Provided a valid h5ad file path and an output filename, Validate.py will: 
1. Create a Validator object with:
    - self.error_list: a list of errors from HTAN specific validations.
    - self.pass_code: a two item list where 0 indicates pass and 1 indicates fail.
        - [0,0] = pass both cellxgene-schema and HTAN-specific validation.
        - [1,0] = fail cellxgene-schema, pass HTAN-specific validation.
        - [0,1] = pass cellxgene-schema, fail HTAN-specific validation.
        - [1,1] = fail both cellxgene-schema and HTAN-specific validation.
    - Validation functions (see descriptions below):
        - self.check_cell_x_gene(h5ad_path, output_file)
        - self.check_donor_ids(adata.obs)
        - self.check_sample_ids(adata.obs)
        - self.check_cell_enrichment(adata.obs)
        - self.check_intron_inclusion(adata.obs)
2. Evaluate self.pass_code to produce a final message (Validation Passed or HTAN validation failure).
3. Print all function warnings and errors to the provided output filename.

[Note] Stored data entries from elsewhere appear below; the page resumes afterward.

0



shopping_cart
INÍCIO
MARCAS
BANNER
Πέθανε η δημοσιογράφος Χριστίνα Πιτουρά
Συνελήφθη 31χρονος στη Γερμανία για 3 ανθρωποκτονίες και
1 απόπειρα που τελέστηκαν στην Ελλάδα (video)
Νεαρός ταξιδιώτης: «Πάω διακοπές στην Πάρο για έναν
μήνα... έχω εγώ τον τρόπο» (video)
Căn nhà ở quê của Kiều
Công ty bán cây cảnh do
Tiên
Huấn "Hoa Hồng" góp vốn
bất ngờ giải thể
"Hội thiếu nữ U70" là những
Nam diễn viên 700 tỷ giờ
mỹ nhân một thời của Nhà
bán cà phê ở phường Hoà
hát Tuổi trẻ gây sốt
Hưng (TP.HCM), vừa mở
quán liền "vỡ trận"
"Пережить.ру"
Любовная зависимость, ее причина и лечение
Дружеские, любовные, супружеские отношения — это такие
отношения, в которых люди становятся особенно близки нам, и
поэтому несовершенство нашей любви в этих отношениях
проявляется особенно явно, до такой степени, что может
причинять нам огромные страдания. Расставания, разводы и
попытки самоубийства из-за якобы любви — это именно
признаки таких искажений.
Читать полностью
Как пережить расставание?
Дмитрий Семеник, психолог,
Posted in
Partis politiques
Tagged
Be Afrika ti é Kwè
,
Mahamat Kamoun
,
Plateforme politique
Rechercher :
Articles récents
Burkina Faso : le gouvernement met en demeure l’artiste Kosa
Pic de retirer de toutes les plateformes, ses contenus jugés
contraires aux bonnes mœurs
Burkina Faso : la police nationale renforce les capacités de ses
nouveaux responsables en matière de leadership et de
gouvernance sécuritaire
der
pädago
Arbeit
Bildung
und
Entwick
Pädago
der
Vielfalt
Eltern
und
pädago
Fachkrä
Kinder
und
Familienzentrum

### Specific Validation Functions (htan/validator.py)

#### CELLxGENE Validation
- self.check_cell_x_gene(h5ad_path, output_file)
    - runs [cellxgene-schema](https://github.com/chanzuckerberg/single-cell-curation).
    - writes warnings and error messages to output_file.
    - writes cellxgene-schema pass or fail message to screen.
    - if any errors, pass_code[0] is set to 1

#### HTAN-specific Validation
- self.check_donor_ids(adata.obs)
    - checks for presence of obs.donor_id.
    - checks all unique values in obs.donor_id match r"^(HTA20[0-9])(?:_0000)?(?:_\d+)?(?:_EXT\d+)?"
    - if any errors, pass_code[1] is set to 1 and error strings added to error_list.
 - self.check_sample_ids(adata.obs)
    - checks for presence of obs.sample_id.
    - checks all unique values in obs.sample_id match r"^(HTA20[0-9])(?:_0000)?(?:_\d+)?(?:_EXT\d+)?_(B|D)\d{1,50}$"
    - if any errors, pass_code[1] is set to 1 and error strings added to error_list.
- self.check_cell_enrichment(adata.obs)
    - checks for presence of obs.cell_enrichment.
    - checks that all unique values in obs.cell_enrichment match r"^CL:(00000000|[0-9]{7}[+-])$"
    - strips + or - character from the cell_enrichment term to check if the CL term is valid.
        - valid CL terms taken from file htan/CL_codes_human.tsv
        - CL:00000000 (no enrichment) added to htan/CL_codes_human.tsv before term checked.
    - if any errors, pass_code[1] is set to 1 and error strings added to error_list.
- self.check_intron_inclusion(adata.obs)
    - checks for presence of obs.intron_inclusion.
    - verifies all unique values in obs.intron_inclusion are in ['yes','no']
    - if any errors, pass_code[1] is set to 1 and error strings added to error_list.